(Madrid) Le premier ministre espagnol Pedro Sanchez a entamé mercredi avec les indépendantistes de Catalogne un dialogue pour tenter de désamorcer une crise qui envenime depuis des années la politique en Espagne, et dont dépend son maintien au pouvoir.

Le gouvernement central a reçu pendant trois heures à Madrid le chef du gouvernement régional de Catalogne, l’indépendantiste Quim Torra, avec une importante délégation.

Il s’agissait d’essayer de réduire la tension après la tentative de sécession de 2017 qui a convulsé l’Espagne et conduit des dirigeants séparatistes à l’exil ou en prison.

« Cette première réunion a servi à jeter les bases du dialogue » […] et constater la nature politique du conflit et que celui-ci requiert une solution politique «, ont indiqué les deux parties dans un communiqué conjoint, après la rencontre au siège du gouvernement espagnol.  

PHOTO GABRIEL BOUYS, AFP

Le premier ministre espagnol Pedro Sanchez a accueilli le président de la région autonome de Catalogne Quim Torra au palais de la Moncloa, la résidence officielle du premier ministre d’Espagne.

M. Torra a évoqué un « débat franc et honnête » qui a également servi « à mettre en évidence les divergences et la distance entre les deux parties » .

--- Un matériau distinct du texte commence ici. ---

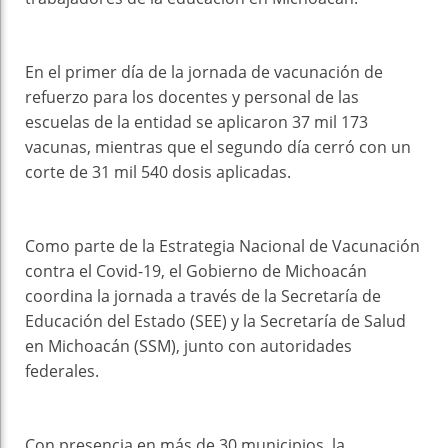
En el primer día de la jornada de vacunación de
refuerzo para los docentes y personal de las
escuelas de la entidad se aplicaron 37 mil 173
vacunas, mientras que el segundo día cerró con un
corte de 31 mil 540 dosis aplicadas.
Como parte de la Estrategia Nacional de Vacunación
contra el Covid-19, el Gobierno de Michoacán
coordina la jornada a través de la Secretaría de
Educación del Estado (SEE) y la Secretaría de Salud
en Michoacán (SSM), junto con autoridades
federales.
Con presencia en más de 30 municipios, la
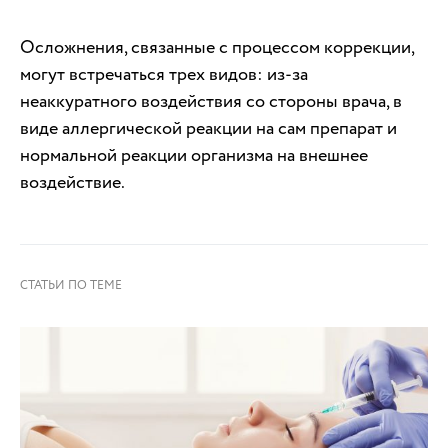
Осложнения, связанные с процессом коррекции,
могут встречаться трех видов: из-за
неаккуратного воздействия со стороны врача, в
виде аллергической реакции на сам препарат и
нормальной реакции организма на внешнее
воздействие.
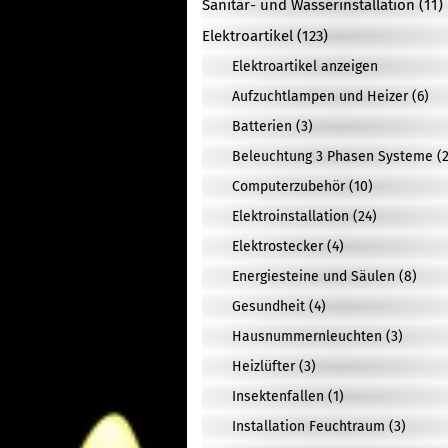
Sanitär- und Wasserinstallation (11)
Elektroartikel (123)
Elektroartikel anzeigen
Aufzuchtlampen und Heizer (6)
Batterien (3)
Beleuchtung 3 Phasen Systeme (2
Computerzubehör (10)
Elektroinstallation (24)
Elektrostecker (4)
Energiesteine und Säulen (8)
Gesundheit (4)
Hausnummernleuchten (3)
Heizlüfter (3)
Insektenfallen (1)
Installation Feuchtraum (3)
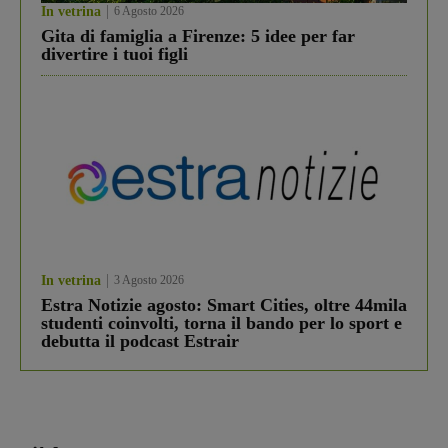
In vetrina
6 Agosto 2026
Gita di famiglia a Firenze: 5 idee per far
divertire i tuoi figli
In vetrina
3 Agosto 2026
Estra Notizie agosto: Smart Cities, oltre 44mila
studenti coinvolti, torna il bando per lo sport e
debutta il podcast Estrair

Les indépendantistes catalans réclament le droit d’organiser un référendum d’autodétermination et ce qu’ils appellent « la fin de la répression », soit une amnistie pour les condamnés et exilés.  

Madrid n’entend accepter ni l’un ni l’autre.  

La porte-parole du gouvernement espagnol, Maria Jesus Montero, a vanté une avancée « dans la normalisation des relations institutionnelles et aussi affectives » entre les deux gouvernements, après « dix ans de confrontation et reproches » .

 « Nous sommes conscients des nombreuses choses qui nous séparent », a-t-elle admis, mais aussi « qu’il s’agit d’une négociation très complexe dont nous n’espérons pas de fruit à court terme » .

Les deux délégations ont convenu qu’un groupe de travail se réunirait une fois par mois, alternativement à Barcelone et à Madrid.

Remanier le code pénal

Aucun des deux camps ne se fait beaucoup d’illusions sur les résultats du processus.

Mais la reprise du dialogue est la condition posée par un des deux grands partis indépendantistes, la Gauche républicaine de Catalogne (ERC), pour continuer à appuyer le gouvernement minoritaire de Pedro Sanchez et éventuellement voter le budget 2020.

Faire voter le budget donnerait de l’air au chef du gouvernement socialiste puisqu’un même budget peut être reconduit plusieurs années de suite.  

En revanche, se le faire retoquer par le parlement l’empêcherait d’appliquer son programme de dépenses sociales et l’obligerait à retourner aux urnes, comme il a dû le faire en 2019 quand ERC, déjà, lui a refusé ses voix.

Mais le gouvernement formé par les socialistes et la gauche radicale, Podemos, est prêt à un geste significatif : modifier dès cette année dans le code pénal le délit de sédition et alléger la peine qui le sanctionne. Si l’amendement passait, les longues peines de prison que purgent actuellement neuf dirigeants séparatistes, dont le chef de ERC Oriol Junqueras, seraient réduites rétroactivement.

Face à l’opposition de droite qui dénonce » une remise de peine déguisée «, le ministre de la Justice Juan Carlos Campo a souligné que le délit de sédition avait été introduit en 1822, dans un contexte historique complètement dépassé, et que les peines qu’il prévoit sont » inhabituellement lourdes « par rapport aux pays voisins.

Reste à voir si cet engagement suffira à convaincre ERC de soutenir Pedro Sanchez même si le dialogue ne donne pas de résultats concrets.  

Ce vieux parti indépendantiste de gauche rivalise avec un parti démocrate chrétien qui s’est fait indépendantiste en 2014.

La menace des élections

Ce grand rival, qui porte actuellement le nom de Junts per Catalunya (Ensemble pour la Catalogne), est dirigé depuis Bruxelles par l’ancien président régional Carles Puigdemont, qui a désigné son successeur Quim Torra.  

Et M. Torra a annoncé la tenue cette année d’élections régionales anticipées dont il attend de fixer la date.

M. Torra ne se rendait à Madrid qu’à reculons. Il ne peut se permettre de refuser un dialogue qui offre à sa région une chance de cesser un affrontement stérile et sans issue, mais tous s’attendent à ce qu’il convoque les élections quand il pourra dénoncer l’échec de négociations réclamées par ERC.

Le premier test de la volonté d’ERC de collaborer avec Sanchez sera le vote, jeudi, du plafond des dépenses de l’État, étape préliminaire à l’adoption du budget.